Under the current law, police can stop a vehicle if they see that a driver or a passenger is not wearing a seat belt. If anyone younger than 18 is unbuckled, the driver can be cited.
Sen. Ron Collins, R-Wells, wants to change the law so that police could act on a seat belt violation only if a driver were stopped for another offense.
Collins said he sponsored the bill, L.D. 64, because he's a "libertarian at heart." He said he wears his seat belt but believes police should no longer have the power to stop people for not wearing them.
"During the last campaign cycle, quite a large number of folks said, 'Why can't we revert that back to a secondary offense, the way it used to be?'" he said during the floor debate in the Senate.
Sen. Bill Diamond, D-Windham, a former Maine secretary of state, said that changing it to a secondary offense would send a bad message to teenagers.
Diamond said many groups, including the American Automobile Association, Maine osteopaths and the state Bureau of Highway Safety, supported the legislation in 2007 that made it a primary offense not to wear a seat belt.
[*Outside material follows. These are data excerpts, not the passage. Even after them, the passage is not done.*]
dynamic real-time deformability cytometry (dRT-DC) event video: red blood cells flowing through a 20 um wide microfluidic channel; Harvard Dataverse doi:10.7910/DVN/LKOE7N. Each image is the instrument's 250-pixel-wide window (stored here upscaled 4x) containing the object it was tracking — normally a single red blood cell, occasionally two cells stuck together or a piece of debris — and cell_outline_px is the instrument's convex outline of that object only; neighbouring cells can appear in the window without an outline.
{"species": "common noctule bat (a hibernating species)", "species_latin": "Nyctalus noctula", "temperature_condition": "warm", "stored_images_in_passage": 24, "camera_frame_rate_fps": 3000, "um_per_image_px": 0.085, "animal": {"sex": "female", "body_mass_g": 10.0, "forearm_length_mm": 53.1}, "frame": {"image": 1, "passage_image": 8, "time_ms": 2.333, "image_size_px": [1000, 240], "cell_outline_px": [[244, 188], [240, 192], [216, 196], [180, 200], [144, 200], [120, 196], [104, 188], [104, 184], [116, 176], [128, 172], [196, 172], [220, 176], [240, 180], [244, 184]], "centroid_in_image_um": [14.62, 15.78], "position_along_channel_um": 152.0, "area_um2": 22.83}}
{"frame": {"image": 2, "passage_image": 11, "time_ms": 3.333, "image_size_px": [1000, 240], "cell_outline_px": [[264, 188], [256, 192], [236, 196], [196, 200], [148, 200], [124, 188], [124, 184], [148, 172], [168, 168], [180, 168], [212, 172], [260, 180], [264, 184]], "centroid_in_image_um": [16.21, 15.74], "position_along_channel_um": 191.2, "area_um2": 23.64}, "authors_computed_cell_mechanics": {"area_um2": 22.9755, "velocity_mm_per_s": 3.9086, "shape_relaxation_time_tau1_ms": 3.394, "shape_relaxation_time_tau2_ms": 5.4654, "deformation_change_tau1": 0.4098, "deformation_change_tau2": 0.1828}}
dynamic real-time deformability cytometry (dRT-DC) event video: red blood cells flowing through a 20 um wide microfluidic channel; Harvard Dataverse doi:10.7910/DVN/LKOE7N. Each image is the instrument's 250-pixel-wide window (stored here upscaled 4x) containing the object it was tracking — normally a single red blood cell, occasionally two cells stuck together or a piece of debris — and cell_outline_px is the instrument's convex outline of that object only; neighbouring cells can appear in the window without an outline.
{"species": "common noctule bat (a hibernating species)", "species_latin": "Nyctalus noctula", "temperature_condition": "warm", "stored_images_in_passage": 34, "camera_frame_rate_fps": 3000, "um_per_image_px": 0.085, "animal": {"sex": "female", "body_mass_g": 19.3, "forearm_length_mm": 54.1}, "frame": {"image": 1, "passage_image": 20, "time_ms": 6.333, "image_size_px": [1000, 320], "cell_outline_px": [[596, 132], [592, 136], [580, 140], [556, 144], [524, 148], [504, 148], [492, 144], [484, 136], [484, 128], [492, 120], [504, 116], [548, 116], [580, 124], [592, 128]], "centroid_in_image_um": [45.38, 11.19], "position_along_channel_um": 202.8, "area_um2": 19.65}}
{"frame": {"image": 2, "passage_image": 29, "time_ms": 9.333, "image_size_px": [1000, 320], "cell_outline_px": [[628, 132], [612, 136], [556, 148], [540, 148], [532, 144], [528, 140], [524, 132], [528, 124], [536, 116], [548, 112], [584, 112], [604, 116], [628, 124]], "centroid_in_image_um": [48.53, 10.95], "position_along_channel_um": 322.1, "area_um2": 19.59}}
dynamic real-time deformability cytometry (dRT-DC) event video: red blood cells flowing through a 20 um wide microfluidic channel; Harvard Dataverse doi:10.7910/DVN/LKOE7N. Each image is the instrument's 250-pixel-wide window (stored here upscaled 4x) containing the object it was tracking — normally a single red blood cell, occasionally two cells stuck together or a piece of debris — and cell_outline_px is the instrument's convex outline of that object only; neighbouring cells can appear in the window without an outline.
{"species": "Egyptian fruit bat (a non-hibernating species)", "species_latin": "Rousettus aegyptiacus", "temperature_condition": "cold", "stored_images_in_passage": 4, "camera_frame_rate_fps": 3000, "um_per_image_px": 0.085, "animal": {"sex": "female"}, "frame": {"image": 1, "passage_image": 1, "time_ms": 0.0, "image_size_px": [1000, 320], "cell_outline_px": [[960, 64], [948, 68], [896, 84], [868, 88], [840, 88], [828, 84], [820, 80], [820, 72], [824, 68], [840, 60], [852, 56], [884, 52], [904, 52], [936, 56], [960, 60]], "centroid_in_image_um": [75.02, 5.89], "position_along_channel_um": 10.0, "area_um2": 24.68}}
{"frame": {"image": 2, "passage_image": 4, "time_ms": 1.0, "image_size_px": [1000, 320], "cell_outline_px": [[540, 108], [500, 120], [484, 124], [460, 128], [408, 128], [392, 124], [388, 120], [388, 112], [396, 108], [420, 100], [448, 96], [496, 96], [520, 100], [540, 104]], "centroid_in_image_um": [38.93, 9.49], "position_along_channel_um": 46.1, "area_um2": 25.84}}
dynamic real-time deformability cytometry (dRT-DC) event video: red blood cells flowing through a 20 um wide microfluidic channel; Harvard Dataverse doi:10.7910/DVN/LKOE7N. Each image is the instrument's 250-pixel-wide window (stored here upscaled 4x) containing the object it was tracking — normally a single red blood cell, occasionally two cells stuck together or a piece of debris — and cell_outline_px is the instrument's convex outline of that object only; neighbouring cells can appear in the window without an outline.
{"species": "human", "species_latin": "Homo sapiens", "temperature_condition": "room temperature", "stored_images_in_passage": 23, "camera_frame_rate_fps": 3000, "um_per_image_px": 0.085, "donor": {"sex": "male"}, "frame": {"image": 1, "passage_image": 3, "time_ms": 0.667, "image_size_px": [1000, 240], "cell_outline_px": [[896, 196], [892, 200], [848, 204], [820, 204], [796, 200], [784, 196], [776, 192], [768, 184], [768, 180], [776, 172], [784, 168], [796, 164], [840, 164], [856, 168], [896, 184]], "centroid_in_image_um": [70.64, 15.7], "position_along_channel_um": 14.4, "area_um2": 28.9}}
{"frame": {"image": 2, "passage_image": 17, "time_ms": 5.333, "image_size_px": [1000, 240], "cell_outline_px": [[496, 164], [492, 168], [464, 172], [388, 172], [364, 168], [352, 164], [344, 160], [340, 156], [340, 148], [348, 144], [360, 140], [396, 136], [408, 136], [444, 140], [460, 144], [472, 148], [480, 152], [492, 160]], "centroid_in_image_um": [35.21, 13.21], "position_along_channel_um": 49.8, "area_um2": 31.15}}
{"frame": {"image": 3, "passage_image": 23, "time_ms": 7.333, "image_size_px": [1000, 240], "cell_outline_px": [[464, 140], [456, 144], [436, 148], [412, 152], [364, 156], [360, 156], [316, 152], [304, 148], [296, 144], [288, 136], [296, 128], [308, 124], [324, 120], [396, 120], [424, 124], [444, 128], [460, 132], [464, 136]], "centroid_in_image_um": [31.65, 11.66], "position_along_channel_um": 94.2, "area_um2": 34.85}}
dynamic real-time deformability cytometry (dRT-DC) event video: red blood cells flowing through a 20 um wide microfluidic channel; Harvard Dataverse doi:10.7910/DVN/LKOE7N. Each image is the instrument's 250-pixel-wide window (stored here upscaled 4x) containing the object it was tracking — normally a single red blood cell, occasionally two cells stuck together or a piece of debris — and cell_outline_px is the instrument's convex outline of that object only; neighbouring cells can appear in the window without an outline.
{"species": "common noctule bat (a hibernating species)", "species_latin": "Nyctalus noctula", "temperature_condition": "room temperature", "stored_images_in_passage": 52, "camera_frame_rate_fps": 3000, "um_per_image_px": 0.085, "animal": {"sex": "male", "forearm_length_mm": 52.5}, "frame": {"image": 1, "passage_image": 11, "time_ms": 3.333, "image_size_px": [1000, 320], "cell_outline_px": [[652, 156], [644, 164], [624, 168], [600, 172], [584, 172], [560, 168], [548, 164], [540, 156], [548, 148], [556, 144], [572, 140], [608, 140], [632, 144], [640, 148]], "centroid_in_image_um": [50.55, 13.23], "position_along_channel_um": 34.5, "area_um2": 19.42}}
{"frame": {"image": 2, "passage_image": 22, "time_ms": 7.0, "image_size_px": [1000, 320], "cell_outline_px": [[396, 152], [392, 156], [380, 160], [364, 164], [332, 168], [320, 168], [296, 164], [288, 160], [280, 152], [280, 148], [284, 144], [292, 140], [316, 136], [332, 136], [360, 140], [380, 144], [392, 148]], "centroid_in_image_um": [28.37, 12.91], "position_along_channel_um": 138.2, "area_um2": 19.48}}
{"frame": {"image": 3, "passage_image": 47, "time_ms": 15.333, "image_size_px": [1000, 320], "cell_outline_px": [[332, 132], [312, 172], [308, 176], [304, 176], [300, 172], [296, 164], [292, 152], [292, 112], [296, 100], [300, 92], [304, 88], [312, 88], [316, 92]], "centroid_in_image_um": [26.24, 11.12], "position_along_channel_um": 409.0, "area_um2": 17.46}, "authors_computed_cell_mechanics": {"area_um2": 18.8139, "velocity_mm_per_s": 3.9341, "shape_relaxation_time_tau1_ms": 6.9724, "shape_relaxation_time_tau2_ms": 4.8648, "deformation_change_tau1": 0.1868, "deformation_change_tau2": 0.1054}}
"The reason they all support this is because it saves lives," Diamond said.
He said the change in the law would cost the state money because the state would collect fewer fines -- an estimated $1.35 million worth over the next two years.
"Let's not unravel a good system," he said.
Maine's seat belt use was estimated at 83 percent in 2008, according to the National Highway Traffic Safety Administration. That was the same as the national rate.
The fines for violating the seat belt law are $50 for the first offense, $125 for the second offense and $250 for the third and subsequent offenses, according to the state's judicial branch. In addition, each ticket includes a surcharge of 20 percent of the base fine plus $10.
The Senate is controlled 20-14 by Republicans, with one independent. Although most Republicans voted for Collins' bill and most Democrats voted against it, there were a few crossovers.
Republican Sens. Roger Katz of Augusta, Nichi Farnham of Bangor and Richard Rosen of Bucksport voted against the bill. Sen. Elizabeth Schneider, D-Orono, voted for it, and independent Sen. Richard Woodbury of Yarmouth was opposed.
The bill faces another Senate vote before it goes to the House.
If both bodies pass it, the bill will go to the Appropriations Committee, which would have to find the money to cover the loss of an estimated $1.35 million in fines.